### PASSAGE SHOWN:
======

7. The accountable person, therefore, carried the matter in appeal before the Tribunal. The Tribunal was of the opinion that the valuation of the land sought to be acquired under the Land Acquisition Act, 1894, could not be assessed as on January 1, 1948, as prescribed under the Bombay Amendment Act inasmuch as the said Act was declared to be void from its inception since the Legislature had no competence to enact such a statute. The Tribunal further held that the principal value of any property is to be estimated at the price which it would fetch 'if sold in the open market' at the time of the deceased's death as prescribed under s. 36 of the E.D. Act. This method of estimating the principal value does not postulate that there should be an actual sale in the open market. What is envisaged under the said s. 36 is that there is an open market and the property could be sold in such market. The Tribunal found as a common ground that if the land was not under acquisition, and if the Bombay Amendment Act was not operative, the land in question would have certainly fetched the price of Rs. 3,56,708 and the fact that it was in fact sold for that amount to Satyavadi Co-operative Housing Society Ltd., after the cancellation of the notification under s. 4 of the Land Acquisition Act, could not be overlooked. The Tribunal, therefore, confirmed the finding of the authorities as regards the principal value of the property in question. As regards the question of brokerage, the Tribunal disallowed the claim following the decision in Pandit Lakshmi Kant Jha v. CWT : 90ITR97(SC) . It is in these circumstances that the accountable person prayed for a reference of the questions set out hereinabove for our opinion.

======

### GIVEN DATA:
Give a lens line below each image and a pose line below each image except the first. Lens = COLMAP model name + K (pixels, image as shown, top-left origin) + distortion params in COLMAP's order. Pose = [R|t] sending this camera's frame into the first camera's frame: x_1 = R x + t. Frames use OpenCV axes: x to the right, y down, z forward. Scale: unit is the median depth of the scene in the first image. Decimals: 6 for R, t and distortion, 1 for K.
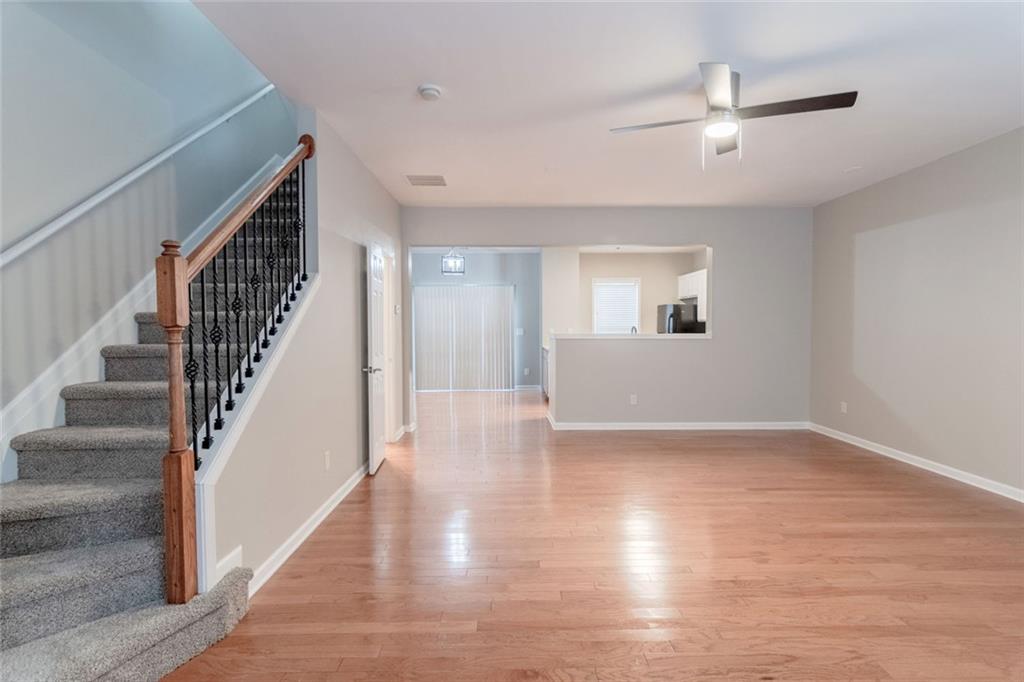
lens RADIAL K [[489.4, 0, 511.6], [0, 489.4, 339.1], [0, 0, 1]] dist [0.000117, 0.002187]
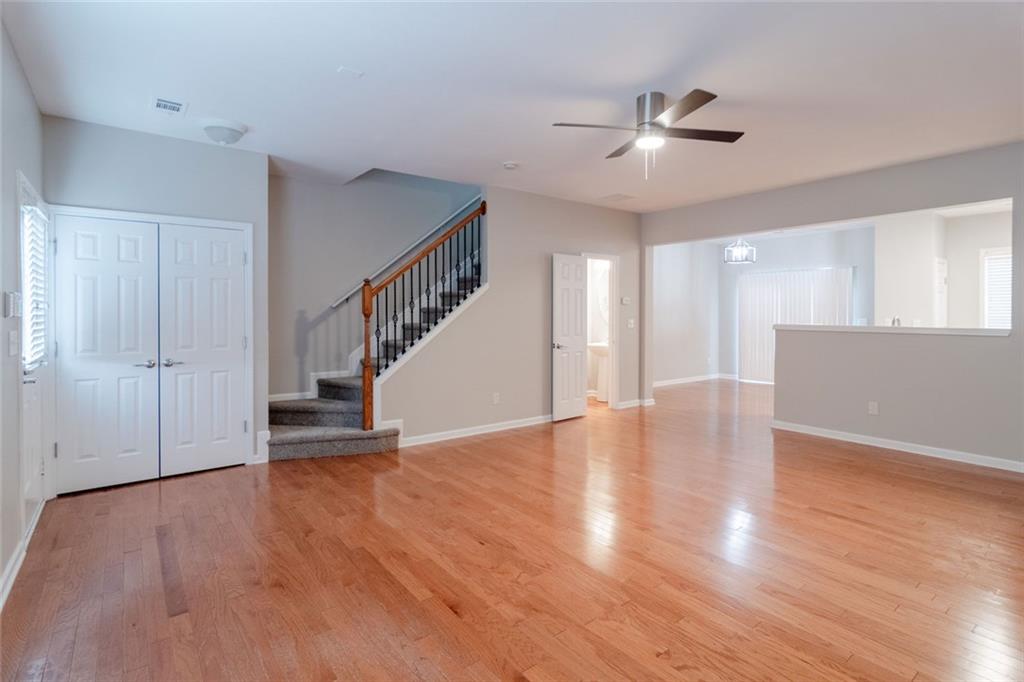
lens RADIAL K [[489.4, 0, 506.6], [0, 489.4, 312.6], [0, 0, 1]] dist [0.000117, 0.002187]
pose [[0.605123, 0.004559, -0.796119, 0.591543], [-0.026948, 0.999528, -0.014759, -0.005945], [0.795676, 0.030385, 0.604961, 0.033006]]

======

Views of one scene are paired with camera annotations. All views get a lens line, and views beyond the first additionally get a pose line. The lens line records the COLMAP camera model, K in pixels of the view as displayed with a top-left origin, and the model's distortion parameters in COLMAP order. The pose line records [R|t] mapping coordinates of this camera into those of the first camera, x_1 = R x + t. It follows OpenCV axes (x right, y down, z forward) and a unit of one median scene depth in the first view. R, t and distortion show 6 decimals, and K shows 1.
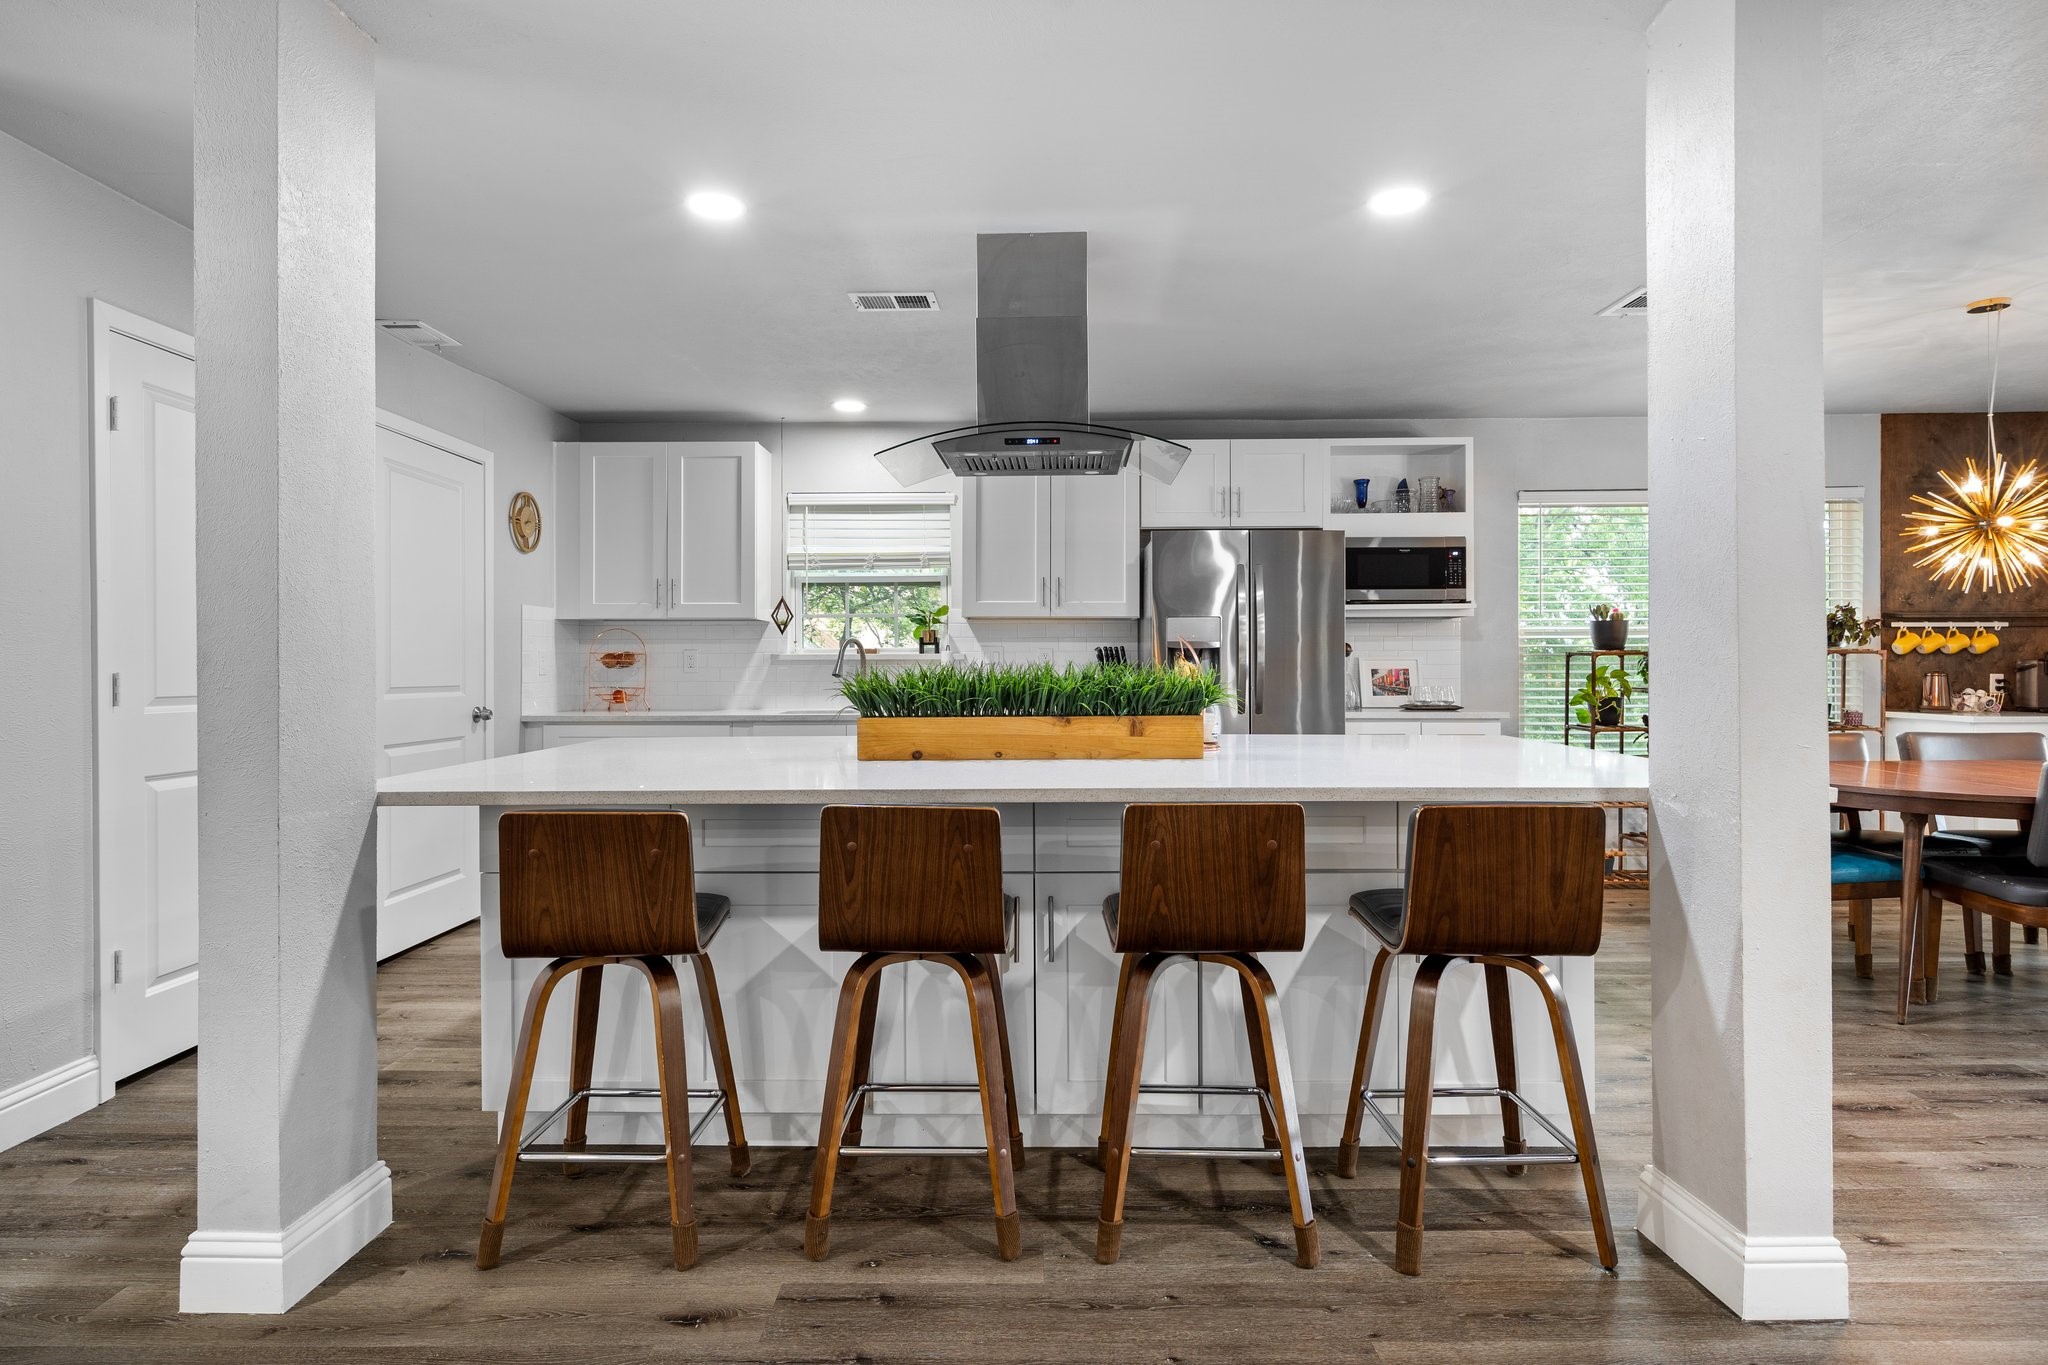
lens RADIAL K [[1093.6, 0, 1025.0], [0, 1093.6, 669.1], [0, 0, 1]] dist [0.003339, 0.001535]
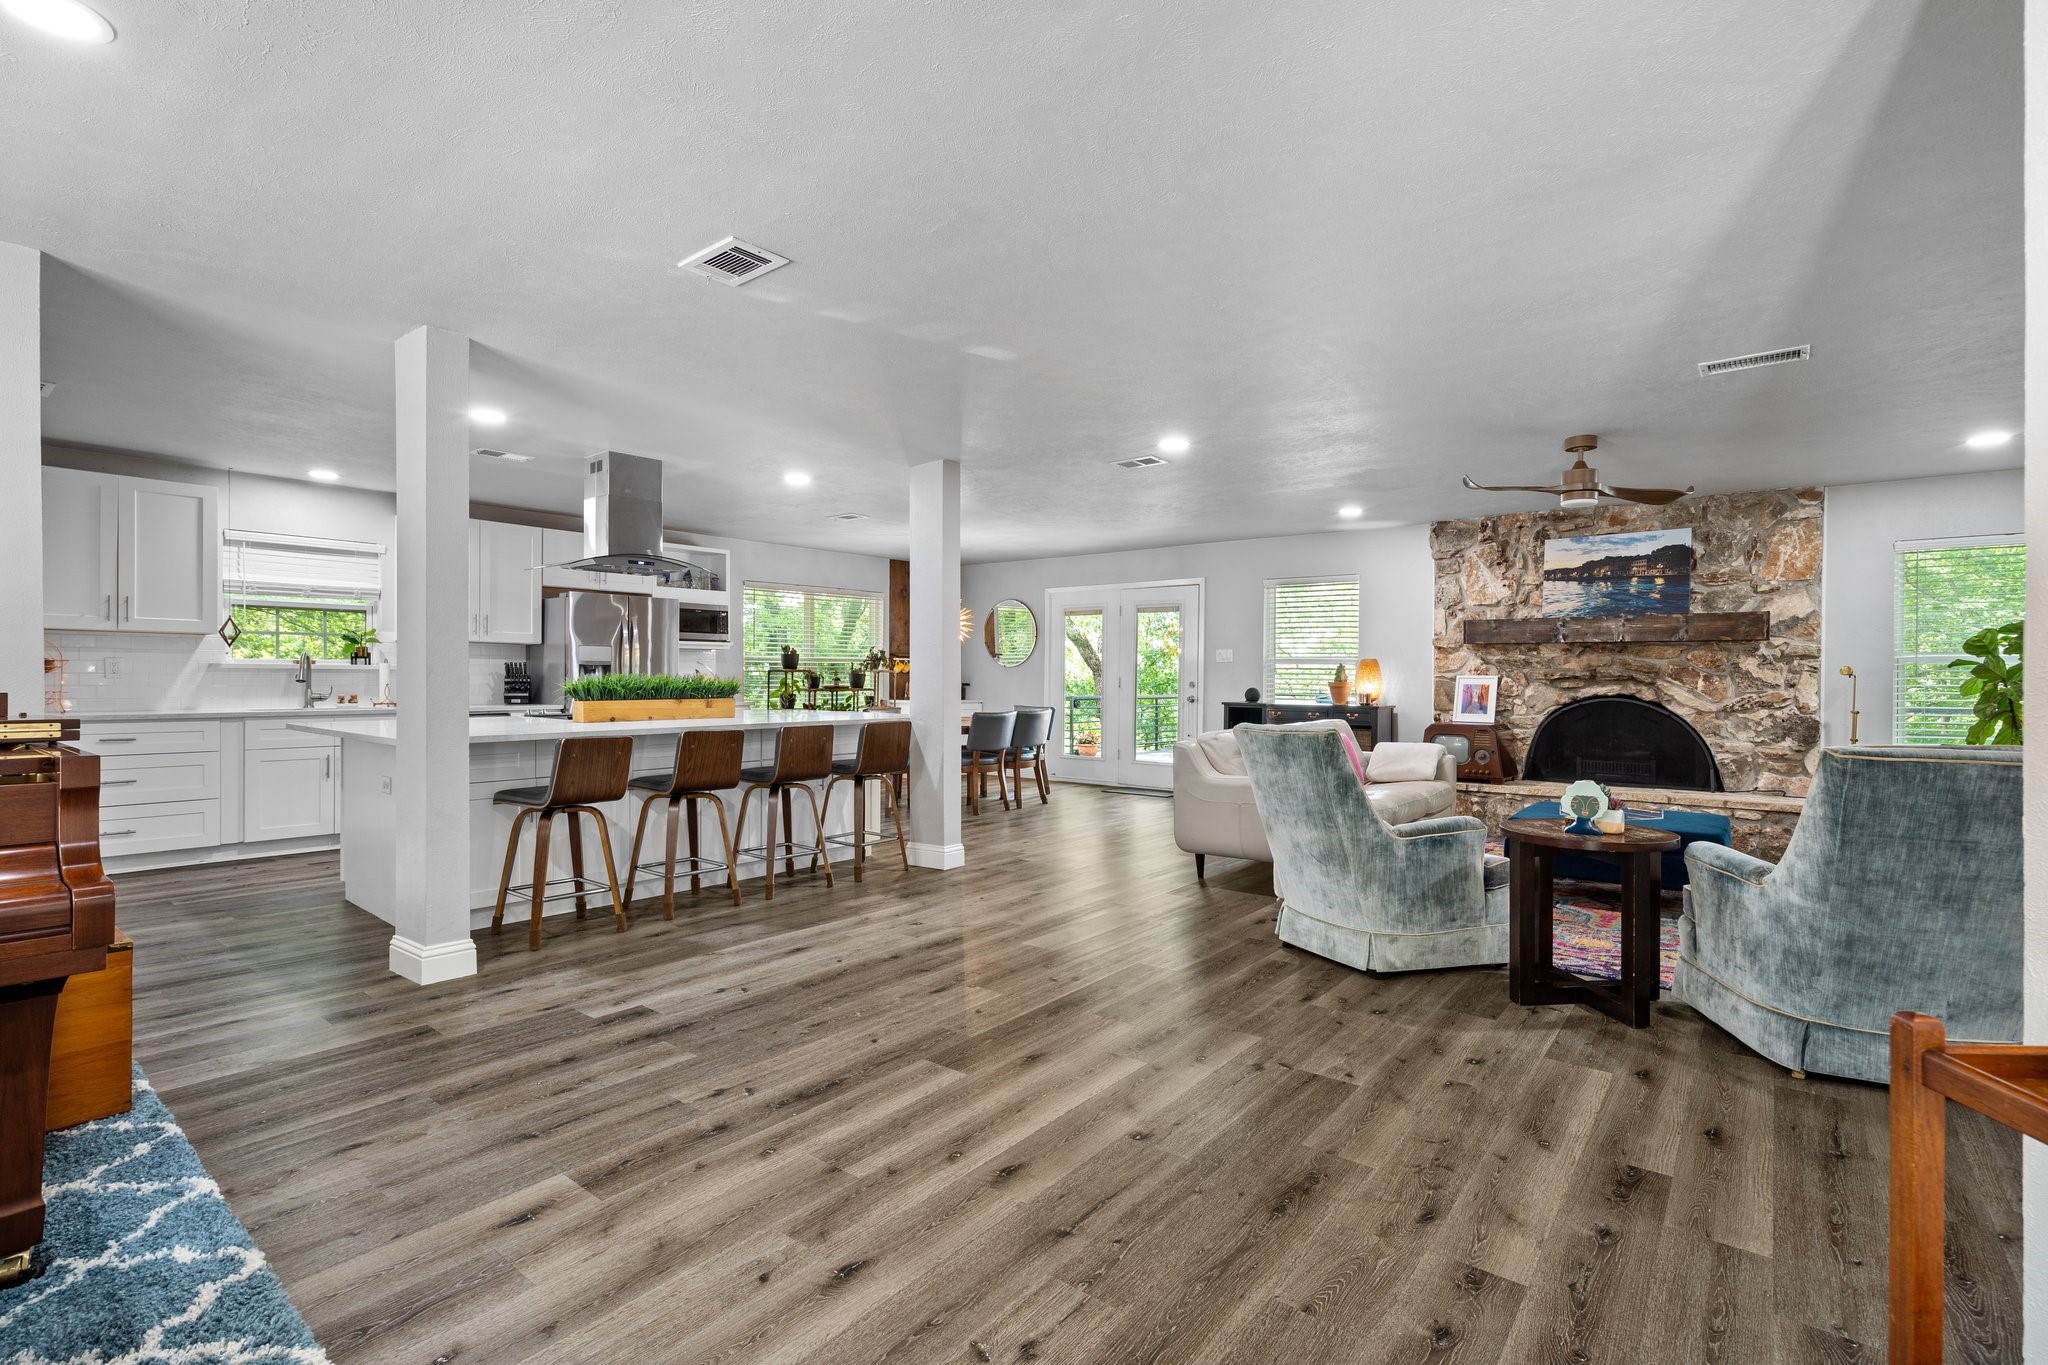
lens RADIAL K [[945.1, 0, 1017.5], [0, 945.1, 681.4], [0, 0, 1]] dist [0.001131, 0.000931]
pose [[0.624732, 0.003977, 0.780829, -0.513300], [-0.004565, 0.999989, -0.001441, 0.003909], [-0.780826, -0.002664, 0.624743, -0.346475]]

======

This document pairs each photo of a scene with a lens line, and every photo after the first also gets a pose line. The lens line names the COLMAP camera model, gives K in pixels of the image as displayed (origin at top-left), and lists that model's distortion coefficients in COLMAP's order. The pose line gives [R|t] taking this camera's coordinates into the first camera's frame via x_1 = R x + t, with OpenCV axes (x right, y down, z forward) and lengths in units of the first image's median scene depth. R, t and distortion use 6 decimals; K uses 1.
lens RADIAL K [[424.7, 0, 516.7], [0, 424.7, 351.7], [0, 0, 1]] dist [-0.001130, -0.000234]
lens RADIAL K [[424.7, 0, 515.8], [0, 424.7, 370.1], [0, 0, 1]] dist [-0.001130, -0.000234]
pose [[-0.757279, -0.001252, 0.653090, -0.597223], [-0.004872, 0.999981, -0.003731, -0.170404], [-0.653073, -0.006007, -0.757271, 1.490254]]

======

### APPLY WHAT YOU READ:
A. Answer these from the passage on the Tribunal's estate duty appeal:
(i) Which section of the E.D. Act prescribes estimating principal value at the open-market price at the time of death?
(ii) To whom was the land sold for Rs. 3,56,708?
(iii) Which decision did the Tribunal follow when it ruled on brokerage?
B. For each statement, decide whether the passage on the Tribunal's estate duty appeal supports it. Give yes or no and quote the words that decide it.
(i) Under s. 36, the Tribunal held that an actual sale in the open market is required to estimate principal value.
(ii) The land was sold only after the notification under s. 4 of the Land Acquisition Act was cancelled.
(iii) The Tribunal allowed the claim for brokerage.
C. Proceed with the passage on the Tribunal's estate duty appeal, starting after its final sentence.

### RESPONSES BY ITEM NUMBER:
A.
(i) Section 36 of the E.D. Act.
(ii) Satyavadi Co-operative Housing Society Ltd.
(iii) Pandit Lakshmi Kant Jha v. CWT : 90ITR97(SC).

B.
(i) No. "This method of estimating the principal value does not postulate that there should be an actual sale in the open market."
(ii) Yes. "after the cancellation of the notification under s. 4 of the Land Acquisition Act"
(iii) No. "the Tribunal disallowed the claim"

C.
8. The learned Advocate-General appearing on behalf of the accountable person at the outset declared that he did not press question No. 3 which pertains to the inadmissibility of the brokerage amount for purposes of deduction from the value of the estate. We are, therefore, concerned only with questions Nos. 1 and 2 which, in effect and substance, relate to the determination of the principal value of the property in question, namely, the land. The learned Advocate-General raised the following three contentions :
'1. The Tribunal committed an error in law inasmuch as it failed to decide the crucial question as to what the highest bider would have offered in the hypothetical sale in the open market, which s. 36 of the Estate Duty Act requires the Assistant Controller to imagine, took place at the time of deceased Maniben's death.
2. In so far as the Tribunal imputed the knowledge of the subsequent fact of the declaration of the invalidity of the Bombay Act by the Supreme Court, it considered an extraneous circumstance which was not germane to the question of valuation as on the relevant date prescribed under s. 36 of the E.D. Act.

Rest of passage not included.